:: How to complete this task ::
Lines containing the word "nuclear" are to be copied from the data below.

Saved data entries
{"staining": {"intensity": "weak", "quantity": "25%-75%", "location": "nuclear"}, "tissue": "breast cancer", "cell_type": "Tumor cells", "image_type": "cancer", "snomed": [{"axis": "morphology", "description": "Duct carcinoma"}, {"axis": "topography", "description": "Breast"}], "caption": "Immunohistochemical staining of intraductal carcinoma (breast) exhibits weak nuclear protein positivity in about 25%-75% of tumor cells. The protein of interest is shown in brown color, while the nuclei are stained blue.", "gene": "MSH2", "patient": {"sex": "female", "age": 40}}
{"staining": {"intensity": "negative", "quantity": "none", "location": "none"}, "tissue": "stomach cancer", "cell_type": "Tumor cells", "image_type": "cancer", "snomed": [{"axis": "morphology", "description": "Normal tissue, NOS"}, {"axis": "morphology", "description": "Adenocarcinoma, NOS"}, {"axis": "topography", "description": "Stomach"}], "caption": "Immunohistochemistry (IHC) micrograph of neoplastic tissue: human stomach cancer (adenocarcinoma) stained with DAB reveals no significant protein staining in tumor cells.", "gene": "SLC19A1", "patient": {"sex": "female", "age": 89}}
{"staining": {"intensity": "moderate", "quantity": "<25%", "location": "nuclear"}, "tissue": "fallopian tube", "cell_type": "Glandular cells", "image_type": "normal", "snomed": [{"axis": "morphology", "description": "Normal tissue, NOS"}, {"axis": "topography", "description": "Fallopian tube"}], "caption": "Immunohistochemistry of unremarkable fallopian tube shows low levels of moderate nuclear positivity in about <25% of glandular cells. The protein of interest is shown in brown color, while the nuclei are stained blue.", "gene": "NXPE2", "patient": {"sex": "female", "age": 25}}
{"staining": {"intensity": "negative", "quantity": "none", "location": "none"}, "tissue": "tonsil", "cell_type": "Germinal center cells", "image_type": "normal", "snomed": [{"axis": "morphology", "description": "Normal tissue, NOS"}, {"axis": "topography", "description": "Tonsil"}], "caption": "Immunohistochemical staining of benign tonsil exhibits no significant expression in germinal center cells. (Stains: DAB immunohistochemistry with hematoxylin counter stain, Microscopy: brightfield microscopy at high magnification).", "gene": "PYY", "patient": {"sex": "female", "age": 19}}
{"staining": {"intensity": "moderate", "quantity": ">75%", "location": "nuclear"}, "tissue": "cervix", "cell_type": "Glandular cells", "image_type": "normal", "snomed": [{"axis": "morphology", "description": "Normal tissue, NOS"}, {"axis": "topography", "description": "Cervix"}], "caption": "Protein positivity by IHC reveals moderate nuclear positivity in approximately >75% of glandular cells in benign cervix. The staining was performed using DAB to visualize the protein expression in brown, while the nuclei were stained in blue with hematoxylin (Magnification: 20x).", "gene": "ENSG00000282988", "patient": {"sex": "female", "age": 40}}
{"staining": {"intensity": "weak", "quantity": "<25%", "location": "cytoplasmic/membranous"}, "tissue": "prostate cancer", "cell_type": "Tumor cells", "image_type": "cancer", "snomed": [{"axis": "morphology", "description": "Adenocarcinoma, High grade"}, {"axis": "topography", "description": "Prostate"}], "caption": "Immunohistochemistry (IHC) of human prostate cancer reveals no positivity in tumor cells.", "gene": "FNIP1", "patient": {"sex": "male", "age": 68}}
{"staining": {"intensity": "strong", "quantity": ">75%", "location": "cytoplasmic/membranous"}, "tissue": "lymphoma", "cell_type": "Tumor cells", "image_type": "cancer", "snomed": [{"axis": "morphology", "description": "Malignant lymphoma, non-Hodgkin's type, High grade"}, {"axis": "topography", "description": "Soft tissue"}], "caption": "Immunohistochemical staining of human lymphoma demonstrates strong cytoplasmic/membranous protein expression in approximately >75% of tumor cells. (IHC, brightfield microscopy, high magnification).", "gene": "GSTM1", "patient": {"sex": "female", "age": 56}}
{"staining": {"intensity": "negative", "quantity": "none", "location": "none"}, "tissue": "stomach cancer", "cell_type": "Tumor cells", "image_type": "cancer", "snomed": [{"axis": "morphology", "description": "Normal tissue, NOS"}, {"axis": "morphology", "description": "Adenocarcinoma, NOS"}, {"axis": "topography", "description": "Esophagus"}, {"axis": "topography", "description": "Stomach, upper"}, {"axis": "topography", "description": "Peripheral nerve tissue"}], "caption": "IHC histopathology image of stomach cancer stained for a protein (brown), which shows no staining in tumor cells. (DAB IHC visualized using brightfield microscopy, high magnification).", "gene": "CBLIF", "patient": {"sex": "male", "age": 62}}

:: Response to the task ::
{"staining": {"intensity": "weak", "quantity": "25%-75%", "location": "nuclear"}, "tissue": "breast cancer", "cell_type": "Tumor cells", "image_type": "cancer", "snomed": [{"axis": "morphology", "description": "Duct carcinoma"}, {"axis": "topography", "description": "Breast"}], "caption": "Immunohistochemical staining of intraductal carcinoma (breast) exhibits weak nuclear protein positivity in about 25%-75% of tumor cells. The protein of interest is shown in brown color, while the nuclei are stained blue.", "gene": "MSH2", "patient": {"sex": "female", "age": 40}}
{"staining": {"intensity": "moderate", "quantity": "<25%", "location": "nuclear"}, "tissue": "fallopian tube", "cell_type": "Glandular cells", "image_type": "normal", "snomed": [{"axis": "morphology", "description": "Normal tissue, NOS"}, {"axis": "topography", "description": "Fallopian tube"}], "caption": "Immunohistochemistry of unremarkable fallopian tube shows low levels of moderate nuclear positivity in about <25% of glandular cells. The protein of interest is shown in brown color, while the nuclei are stained blue.", "gene": "NXPE2", "patient": {"sex": "female", "age": 25}}
{"staining": {"intensity": "moderate", "quantity": ">75%", "location": "nuclear"}, "tissue": "cervix", "cell_type": "Glandular cells", "image_type": "normal", "snomed": [{"axis": "morphology", "description": "Normal tissue, NOS"}, {"axis": "topography", "description": "Cervix"}], "caption": "Protein positivity by IHC reveals moderate nuclear positivity in approximately >75% of glandular cells in benign cervix. The staining was performed using DAB to visualize the protein expression in brown, while the nuclei were stained in blue with hematoxylin (Magnification: 20x).", "gene": "ENSG00000282988", "patient": {"sex": "female", "age": 40}}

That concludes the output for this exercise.